Consider the following paragraph (taken from here):

GIVEN THAT O'BRIEN SHOWS A HIGH LEVEL OF AWARENESS OF THE PARTY'S DECEPTIVENESS AND MALICE (E.G. THE FACT THAT HE ADMITTED TO BEING INVOLVED IN CREATING AND PROMOTING THE GOLDSTEIN MYTH), TO WHAT EXTENT DOES HE ACTUALLY BELIEVE IN THE SYSTEM HIMSELF? WHY WASN'T HE CONSIDERED A THOUGHT CRIMINAL? OR WERE INNER PARTY MEMBERS NOT ACTUALLY EXPECTED TO CONFORM TO THE PARTY'S BELIEFS TO THE SAME EXTENT THAT OUTER PARTY MEMBERS WERE AS LONG AS EVERYONE ELSE WAS CONVINCED THAT THEY DID? OR IS HE PRACTICING SOME FORM OF DOUBLETHINK?

Obnoxious to read, isn't it?

Here's the paragraph in "normal" text:

Given that O'Brien shows a high level of awareness of the Party's deceptiveness and malice (e.g. the fact that he admitted to being involved in creating and promoting the Goldstein myth), to what extent does he actually believe in the system himself? Why wasn't he considered a thought criminal? Or were Inner Party members not actually expected to conform to the party's beliefs to the same extent that Outer Party members were as long as everyone else was convinced that they did? Or is he practicing some form of doublethink?

The second is obviously way easier to read.
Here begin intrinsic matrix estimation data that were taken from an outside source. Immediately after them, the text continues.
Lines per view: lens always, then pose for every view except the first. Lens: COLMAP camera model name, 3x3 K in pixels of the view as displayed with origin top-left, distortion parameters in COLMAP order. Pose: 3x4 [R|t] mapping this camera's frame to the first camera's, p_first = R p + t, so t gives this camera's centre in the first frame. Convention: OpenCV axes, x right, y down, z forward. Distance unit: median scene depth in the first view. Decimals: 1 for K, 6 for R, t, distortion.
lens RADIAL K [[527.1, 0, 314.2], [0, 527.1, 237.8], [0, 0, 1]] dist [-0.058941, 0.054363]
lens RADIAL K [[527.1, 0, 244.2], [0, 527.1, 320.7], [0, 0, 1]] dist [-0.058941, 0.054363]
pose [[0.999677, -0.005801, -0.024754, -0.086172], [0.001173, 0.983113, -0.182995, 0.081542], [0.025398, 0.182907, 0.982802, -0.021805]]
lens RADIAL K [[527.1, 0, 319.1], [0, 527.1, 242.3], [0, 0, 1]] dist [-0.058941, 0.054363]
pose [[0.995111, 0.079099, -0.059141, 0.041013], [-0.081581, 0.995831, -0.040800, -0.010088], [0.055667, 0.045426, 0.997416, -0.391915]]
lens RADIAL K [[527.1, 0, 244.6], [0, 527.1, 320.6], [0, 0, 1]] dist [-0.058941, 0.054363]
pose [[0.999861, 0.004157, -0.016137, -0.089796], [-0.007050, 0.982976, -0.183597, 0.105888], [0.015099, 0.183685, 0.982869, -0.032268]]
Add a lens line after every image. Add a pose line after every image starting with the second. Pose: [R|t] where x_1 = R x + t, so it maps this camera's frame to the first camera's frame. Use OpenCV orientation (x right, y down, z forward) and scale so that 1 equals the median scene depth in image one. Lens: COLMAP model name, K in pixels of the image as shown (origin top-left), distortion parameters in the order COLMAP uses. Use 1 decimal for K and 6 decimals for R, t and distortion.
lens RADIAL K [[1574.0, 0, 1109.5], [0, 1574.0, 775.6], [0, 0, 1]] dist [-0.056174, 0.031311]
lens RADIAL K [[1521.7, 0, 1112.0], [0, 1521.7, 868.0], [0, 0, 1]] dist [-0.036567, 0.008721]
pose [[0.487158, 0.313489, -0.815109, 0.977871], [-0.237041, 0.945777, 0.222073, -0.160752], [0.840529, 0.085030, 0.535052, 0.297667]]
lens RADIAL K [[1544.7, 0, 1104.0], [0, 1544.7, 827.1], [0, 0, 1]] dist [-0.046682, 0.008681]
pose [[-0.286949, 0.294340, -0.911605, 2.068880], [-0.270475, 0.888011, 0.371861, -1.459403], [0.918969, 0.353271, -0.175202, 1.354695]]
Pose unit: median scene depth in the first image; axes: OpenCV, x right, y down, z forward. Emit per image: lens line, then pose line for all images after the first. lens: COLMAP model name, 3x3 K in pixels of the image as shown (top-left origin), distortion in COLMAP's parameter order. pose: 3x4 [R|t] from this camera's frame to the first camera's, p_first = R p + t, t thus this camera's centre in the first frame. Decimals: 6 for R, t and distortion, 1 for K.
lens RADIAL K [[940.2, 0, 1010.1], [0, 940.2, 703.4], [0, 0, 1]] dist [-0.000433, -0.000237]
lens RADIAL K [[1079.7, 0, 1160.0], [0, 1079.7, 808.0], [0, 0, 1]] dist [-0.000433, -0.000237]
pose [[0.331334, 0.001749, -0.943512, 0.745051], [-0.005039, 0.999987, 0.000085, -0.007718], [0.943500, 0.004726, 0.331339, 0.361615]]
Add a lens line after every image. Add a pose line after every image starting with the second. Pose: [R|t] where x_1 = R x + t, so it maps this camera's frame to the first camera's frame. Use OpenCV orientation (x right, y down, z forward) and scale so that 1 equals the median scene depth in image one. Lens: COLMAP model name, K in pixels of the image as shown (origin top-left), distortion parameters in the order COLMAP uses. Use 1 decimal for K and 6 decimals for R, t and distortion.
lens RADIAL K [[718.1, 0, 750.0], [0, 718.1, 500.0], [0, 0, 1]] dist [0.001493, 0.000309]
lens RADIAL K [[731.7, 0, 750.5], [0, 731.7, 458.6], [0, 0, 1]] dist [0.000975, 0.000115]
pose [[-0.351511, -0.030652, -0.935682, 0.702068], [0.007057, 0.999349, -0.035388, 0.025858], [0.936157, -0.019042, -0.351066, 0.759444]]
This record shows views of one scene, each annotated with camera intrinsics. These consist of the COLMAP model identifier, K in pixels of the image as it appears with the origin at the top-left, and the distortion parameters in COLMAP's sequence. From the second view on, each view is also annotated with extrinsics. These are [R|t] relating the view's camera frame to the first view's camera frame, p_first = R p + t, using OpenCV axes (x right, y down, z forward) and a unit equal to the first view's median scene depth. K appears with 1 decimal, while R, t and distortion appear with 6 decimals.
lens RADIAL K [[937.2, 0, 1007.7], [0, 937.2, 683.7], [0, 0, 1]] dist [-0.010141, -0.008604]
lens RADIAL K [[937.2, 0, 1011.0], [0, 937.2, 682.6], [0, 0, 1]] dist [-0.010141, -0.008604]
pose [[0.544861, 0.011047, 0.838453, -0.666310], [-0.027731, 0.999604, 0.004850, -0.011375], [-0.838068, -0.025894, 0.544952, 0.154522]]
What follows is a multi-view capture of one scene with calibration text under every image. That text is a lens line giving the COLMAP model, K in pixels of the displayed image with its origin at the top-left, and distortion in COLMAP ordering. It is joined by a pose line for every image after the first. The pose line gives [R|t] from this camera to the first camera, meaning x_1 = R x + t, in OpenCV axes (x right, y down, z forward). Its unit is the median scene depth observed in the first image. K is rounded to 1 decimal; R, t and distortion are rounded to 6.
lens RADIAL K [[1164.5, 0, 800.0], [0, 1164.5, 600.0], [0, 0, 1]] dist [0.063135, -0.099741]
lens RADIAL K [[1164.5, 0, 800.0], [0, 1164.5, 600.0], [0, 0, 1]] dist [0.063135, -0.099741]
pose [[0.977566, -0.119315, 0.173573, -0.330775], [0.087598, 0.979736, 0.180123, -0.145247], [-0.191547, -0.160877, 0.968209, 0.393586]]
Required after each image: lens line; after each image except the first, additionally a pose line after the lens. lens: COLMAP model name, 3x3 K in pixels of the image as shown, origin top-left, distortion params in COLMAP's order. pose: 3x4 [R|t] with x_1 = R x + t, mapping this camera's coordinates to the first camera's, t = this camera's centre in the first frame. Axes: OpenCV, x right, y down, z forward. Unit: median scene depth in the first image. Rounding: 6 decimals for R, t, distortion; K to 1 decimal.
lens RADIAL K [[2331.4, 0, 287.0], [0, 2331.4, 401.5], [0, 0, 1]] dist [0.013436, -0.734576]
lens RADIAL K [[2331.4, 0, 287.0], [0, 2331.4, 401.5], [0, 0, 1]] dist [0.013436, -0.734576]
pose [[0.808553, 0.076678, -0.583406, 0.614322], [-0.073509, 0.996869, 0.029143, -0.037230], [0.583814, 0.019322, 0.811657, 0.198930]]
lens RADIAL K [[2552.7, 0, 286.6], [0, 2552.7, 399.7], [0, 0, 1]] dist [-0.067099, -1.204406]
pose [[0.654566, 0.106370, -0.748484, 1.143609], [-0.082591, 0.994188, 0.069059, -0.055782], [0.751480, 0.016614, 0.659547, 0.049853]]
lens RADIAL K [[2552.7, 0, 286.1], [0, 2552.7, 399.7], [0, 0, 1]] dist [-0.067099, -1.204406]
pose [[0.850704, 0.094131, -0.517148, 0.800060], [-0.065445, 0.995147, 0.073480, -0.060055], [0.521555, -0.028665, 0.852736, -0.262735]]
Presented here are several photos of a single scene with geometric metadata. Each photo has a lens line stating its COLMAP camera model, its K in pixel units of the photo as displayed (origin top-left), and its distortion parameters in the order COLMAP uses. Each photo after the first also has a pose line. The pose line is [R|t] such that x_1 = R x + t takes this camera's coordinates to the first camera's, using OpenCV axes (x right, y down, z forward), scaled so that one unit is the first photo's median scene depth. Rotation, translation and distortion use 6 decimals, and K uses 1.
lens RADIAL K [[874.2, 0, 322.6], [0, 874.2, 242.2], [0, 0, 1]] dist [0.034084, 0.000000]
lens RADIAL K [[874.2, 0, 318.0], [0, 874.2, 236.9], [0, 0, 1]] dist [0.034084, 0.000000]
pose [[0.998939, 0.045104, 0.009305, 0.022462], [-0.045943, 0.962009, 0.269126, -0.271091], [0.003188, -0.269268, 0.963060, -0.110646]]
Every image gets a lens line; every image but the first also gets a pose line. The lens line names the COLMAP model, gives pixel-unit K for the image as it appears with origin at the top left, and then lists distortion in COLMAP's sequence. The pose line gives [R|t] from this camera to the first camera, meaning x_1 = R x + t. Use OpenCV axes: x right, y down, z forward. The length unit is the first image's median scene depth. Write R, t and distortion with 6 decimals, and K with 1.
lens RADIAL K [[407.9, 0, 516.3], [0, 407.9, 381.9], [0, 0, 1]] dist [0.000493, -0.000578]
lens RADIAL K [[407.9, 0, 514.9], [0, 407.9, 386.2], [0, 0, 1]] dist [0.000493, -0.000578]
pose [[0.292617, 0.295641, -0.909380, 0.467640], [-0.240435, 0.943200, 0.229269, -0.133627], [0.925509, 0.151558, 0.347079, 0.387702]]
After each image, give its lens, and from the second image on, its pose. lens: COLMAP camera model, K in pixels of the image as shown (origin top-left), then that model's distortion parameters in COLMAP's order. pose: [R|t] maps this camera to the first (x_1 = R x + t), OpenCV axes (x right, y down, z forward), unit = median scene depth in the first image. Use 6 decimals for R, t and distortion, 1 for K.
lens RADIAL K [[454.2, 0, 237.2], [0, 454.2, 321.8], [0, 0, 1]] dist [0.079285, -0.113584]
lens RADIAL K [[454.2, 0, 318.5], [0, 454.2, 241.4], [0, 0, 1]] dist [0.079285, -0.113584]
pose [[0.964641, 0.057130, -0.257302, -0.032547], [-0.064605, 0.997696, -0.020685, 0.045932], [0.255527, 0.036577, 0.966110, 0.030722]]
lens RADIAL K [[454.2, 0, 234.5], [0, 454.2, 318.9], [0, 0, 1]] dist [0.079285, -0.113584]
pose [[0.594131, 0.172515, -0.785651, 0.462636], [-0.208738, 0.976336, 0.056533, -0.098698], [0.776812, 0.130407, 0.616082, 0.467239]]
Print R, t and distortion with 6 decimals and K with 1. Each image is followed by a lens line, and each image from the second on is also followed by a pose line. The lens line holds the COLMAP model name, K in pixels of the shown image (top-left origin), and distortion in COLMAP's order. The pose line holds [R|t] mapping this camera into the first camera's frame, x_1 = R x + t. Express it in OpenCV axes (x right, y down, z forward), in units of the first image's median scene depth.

That being the case, capitalizing the comments only makes them more difficult to read.

The only reason I can think of that someone might recommend that is to make it easy to distinguish from the code, but that hasn't been a valid reason for a long time (unless you're trying to write your code in Notepad or some other really awful tool) because modern IDEs fix that problem with syntax highlighting.